Shrouded in the shiny blueness of his nom de plume “Palaceer Lazaro” for the release of his first two EPs with Shabazz Palaces, rapper Ishmael “Butterfly” Butler (formerly of Digable Planets) has finally stepped out of the shadows and served up a space-age masterpiece with Black Up.
Lines like “I’m dressed like I was at the Ali-Frazier fight,” the incorporation of Malcolm X’s Muslim name, Shabazz, and references to spaceships stranded on Earth, are all planets in Butler’s universe. He relishes in the mutation of repeated words, as in the chorus of “A Treatise . . .,” where the word “there” is gradually sexualized in the space between “I want to be there” and “get all up in there.” Yet the desire expressed in the song never crosses the line into campy “Lollipop” or “Candy Shop” territory.

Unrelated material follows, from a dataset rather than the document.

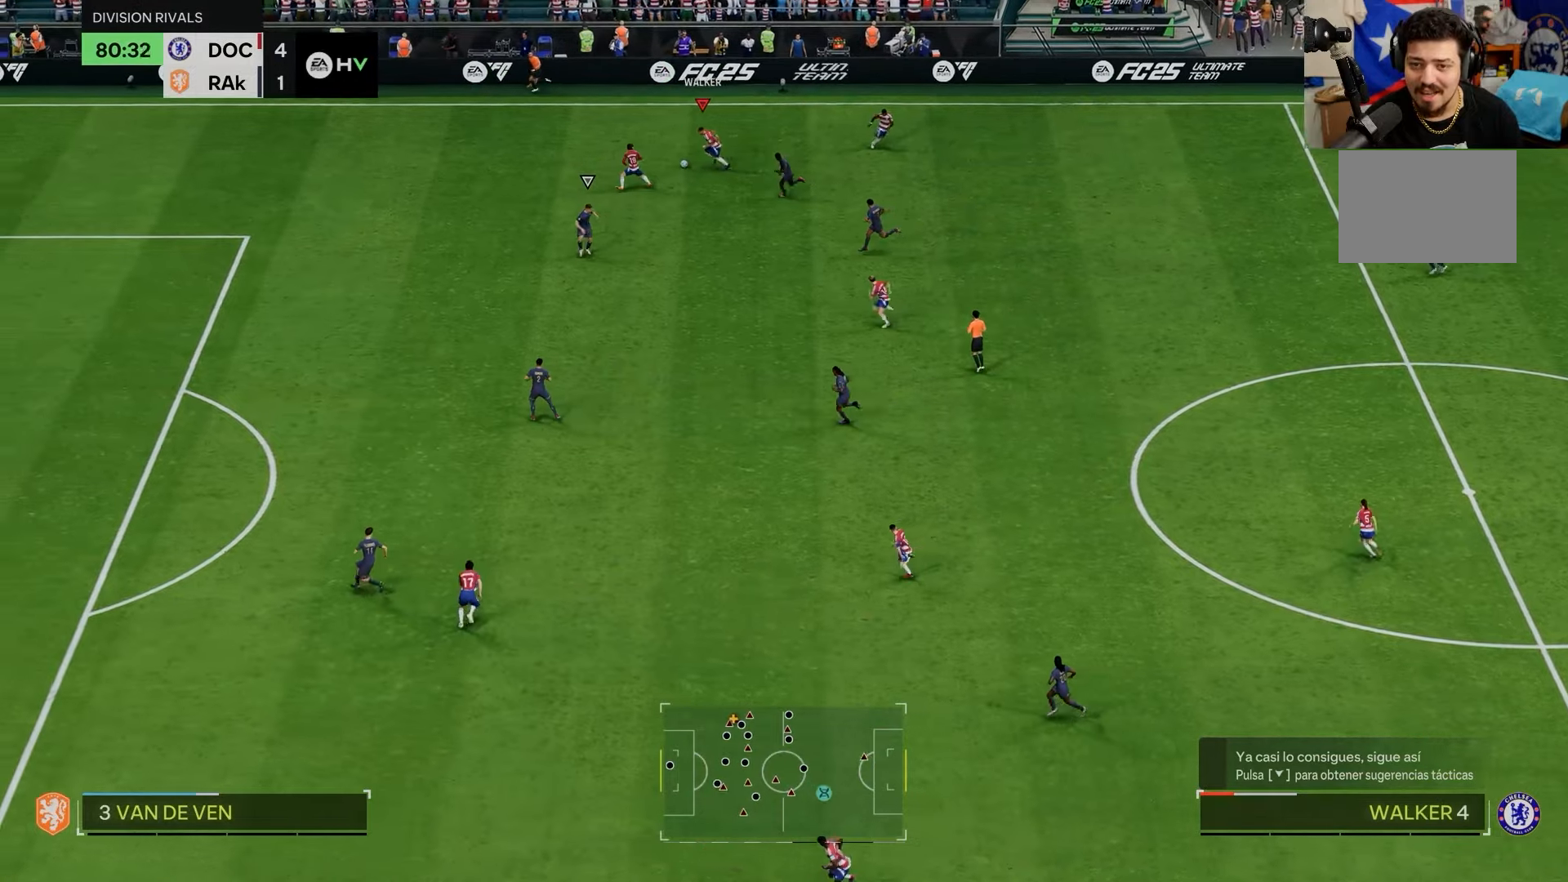
{"buttons": ["R2"], "left_stick": "left", "events": []}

On “An Echo That Profess Infinitum,” Butler drops the beat after one verse and introduces a thumb-piano ostinato. Right when you think that’s the new flight path for the track he stirs in the ghostly vocal chorus from the main theme with an MPC stutter step. The song ends with thumping bass for three more measures, smoky tails of wailing wraiths curling in the stillness. Butler summarizes his production approach in an impression of a friend on “The Kings New Clothes . . .,” deadpanning, “That one beat’s all of that, huh?” Hell, yes, it is!
There has been much hype around Lil Wayne’s The Carter IV, but Black Up is the most innovative hip-hop album in recent memory. It deserves respect and repeat listens whether it lives in your headphones or rattles out of the trunk of your car. It is a document of an artist who uncompromisingly follows his muse.